One autumn evening in 1992, Sid Bream of the Atlanta Braves – a former Pittsburgh Pirate – slid across home plate and scored the winning run in game seven of the National League Championship Series that took his team past the Pittsburgh Pirates into the World Series. While Braves fans erupted in cheers, Pirates fans stood in stunned silence only able to think, “Maybe next year.”
Fast Forward 20 years, add a new stadium, new players, and a new generation, and the coaches, team, and fans will have the same look of disappointment on their faces following the worst collapse in MLB history by a first-place team. The Pirates once again failed to finish above .500.
Two decades removed from their last winning season, one may doubt the ability of the small-market Pirates to bounce back and finally be able to overcome the stench of losing that they has haunted them for the last generation.
However, the following two seasons proved to be more than fans could have asked for as the Pirates not only finished with a winning record, but they made the playoffs and hosted the National League Wild Card game two years in a row. Pittsburgh’s small-market baseball team beat the Reds, another smaller market team, in 2013, eventually falling to big-market St. Louis in the NLCS. This year, big-market San Francisco won the wild card in front of a stunned sellout PNC crowd.
Now, the team that the Pirates fell to in the playoffs will be fighting for a World Series win in game seven against the Kansas City Royals. Every single Pirates fan should be decked out in blue, or at the very least rooting their hearts out for Kansas City to pull this one off.
Without a salary cap in Major League Baseball, teams like the Yankess and Giants have been able to grab hold of championship after championship. The last small-market team to make it to the big show was the Tampa Bay Rays in 2008. They would fall to, no surprise, big market Philadelphia Phillies.
In the last few seasons, however, Major League Baseball has seen teams such as the Royals and Pirates on the rise because they have found ways to win despite not having a massive payroll. Teams are playing smarter, with more informed bullpen decisions, dramatic defensive shifts, and modern stats like WAR leading lineup changes that equal or better a poorly managed team with high-priced, under-performing stars.
Tonight, baseball fans from around the world have a chance to witness the small market underdog pulling off a World Series win against a team who has been to the World Series every other year in the current decade, literally.

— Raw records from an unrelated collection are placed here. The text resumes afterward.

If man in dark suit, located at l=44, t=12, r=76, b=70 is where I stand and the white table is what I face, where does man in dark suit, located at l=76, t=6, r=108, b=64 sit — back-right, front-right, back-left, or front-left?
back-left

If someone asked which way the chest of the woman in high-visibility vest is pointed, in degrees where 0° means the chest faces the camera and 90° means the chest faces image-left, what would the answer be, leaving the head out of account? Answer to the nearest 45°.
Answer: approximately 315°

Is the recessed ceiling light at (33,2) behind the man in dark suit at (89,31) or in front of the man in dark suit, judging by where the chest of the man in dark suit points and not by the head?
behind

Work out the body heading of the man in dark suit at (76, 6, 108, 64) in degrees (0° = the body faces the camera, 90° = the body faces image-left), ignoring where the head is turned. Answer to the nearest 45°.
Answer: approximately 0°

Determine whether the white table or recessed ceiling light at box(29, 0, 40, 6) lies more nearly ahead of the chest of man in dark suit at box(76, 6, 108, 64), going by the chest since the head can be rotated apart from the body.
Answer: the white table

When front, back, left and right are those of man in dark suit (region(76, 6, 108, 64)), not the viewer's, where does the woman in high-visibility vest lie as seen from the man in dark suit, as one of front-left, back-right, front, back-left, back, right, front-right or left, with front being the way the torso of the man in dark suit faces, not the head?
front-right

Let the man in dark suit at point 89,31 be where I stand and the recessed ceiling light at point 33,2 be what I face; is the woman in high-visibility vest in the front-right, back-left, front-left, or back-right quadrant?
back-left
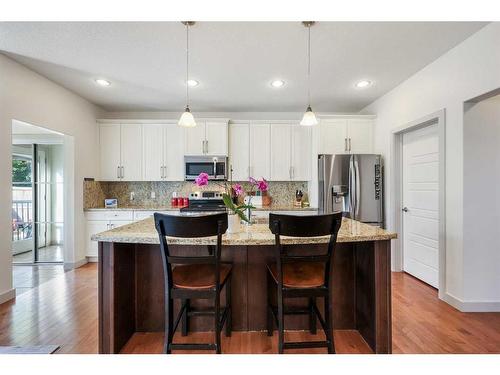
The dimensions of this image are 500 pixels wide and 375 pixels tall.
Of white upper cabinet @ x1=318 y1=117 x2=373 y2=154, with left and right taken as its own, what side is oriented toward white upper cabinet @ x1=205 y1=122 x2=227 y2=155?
right

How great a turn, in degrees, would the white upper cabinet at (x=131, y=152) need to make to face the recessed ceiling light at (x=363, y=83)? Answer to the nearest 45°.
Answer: approximately 45° to its left

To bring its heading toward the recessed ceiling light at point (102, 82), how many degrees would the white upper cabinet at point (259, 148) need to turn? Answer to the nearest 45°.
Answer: approximately 45° to its right

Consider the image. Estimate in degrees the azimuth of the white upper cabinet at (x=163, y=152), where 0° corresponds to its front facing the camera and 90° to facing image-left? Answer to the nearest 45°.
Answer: approximately 0°

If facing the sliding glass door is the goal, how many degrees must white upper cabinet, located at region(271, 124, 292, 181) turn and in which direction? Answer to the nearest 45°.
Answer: approximately 90° to its right

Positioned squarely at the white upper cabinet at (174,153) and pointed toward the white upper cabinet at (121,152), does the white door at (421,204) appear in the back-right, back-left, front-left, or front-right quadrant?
back-left

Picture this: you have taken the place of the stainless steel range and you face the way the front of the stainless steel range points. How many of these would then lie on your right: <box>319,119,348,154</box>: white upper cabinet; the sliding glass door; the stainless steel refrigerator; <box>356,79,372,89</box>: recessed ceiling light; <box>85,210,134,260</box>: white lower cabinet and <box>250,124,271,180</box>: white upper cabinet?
2

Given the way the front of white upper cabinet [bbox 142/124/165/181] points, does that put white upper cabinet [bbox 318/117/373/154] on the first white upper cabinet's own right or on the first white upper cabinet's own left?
on the first white upper cabinet's own left

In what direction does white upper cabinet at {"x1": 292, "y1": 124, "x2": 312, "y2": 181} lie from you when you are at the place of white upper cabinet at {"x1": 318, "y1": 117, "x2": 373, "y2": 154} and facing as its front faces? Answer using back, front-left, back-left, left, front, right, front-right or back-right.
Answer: right

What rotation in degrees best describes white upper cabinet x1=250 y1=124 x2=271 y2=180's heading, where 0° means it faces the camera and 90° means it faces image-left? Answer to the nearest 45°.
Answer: approximately 0°

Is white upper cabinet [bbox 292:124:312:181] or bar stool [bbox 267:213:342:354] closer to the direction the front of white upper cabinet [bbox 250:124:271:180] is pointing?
the bar stool

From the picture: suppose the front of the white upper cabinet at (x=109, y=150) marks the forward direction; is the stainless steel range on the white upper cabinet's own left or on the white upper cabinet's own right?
on the white upper cabinet's own left
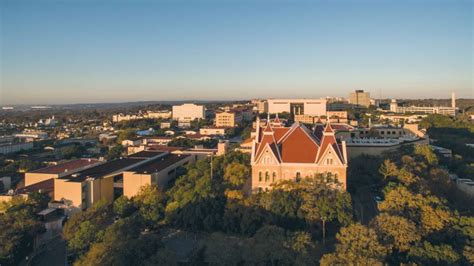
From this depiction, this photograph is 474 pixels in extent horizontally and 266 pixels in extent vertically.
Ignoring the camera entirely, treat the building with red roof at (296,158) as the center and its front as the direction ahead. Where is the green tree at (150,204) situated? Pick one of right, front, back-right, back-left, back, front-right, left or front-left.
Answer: right

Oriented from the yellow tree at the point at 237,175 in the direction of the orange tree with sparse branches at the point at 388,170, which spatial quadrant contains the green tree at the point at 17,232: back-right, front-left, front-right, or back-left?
back-right

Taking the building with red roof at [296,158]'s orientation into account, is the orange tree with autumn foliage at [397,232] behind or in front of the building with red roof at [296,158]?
in front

Every Pirates fan should be proud of their fellow small-market team, the Kansas City Royals. They should be excited about how far they have come, and they should be looking forward to the potential beginning of a new era in baseball: An era where the have-nots are able to throw a stone at the Goliath’s of baseball. Symbolically, it only makes sense: The Royals will take on the Giants tonight, hoping to play the part small-market Pittsburgh fans yearn to see their Pirates play in the World Series hopefully very soon.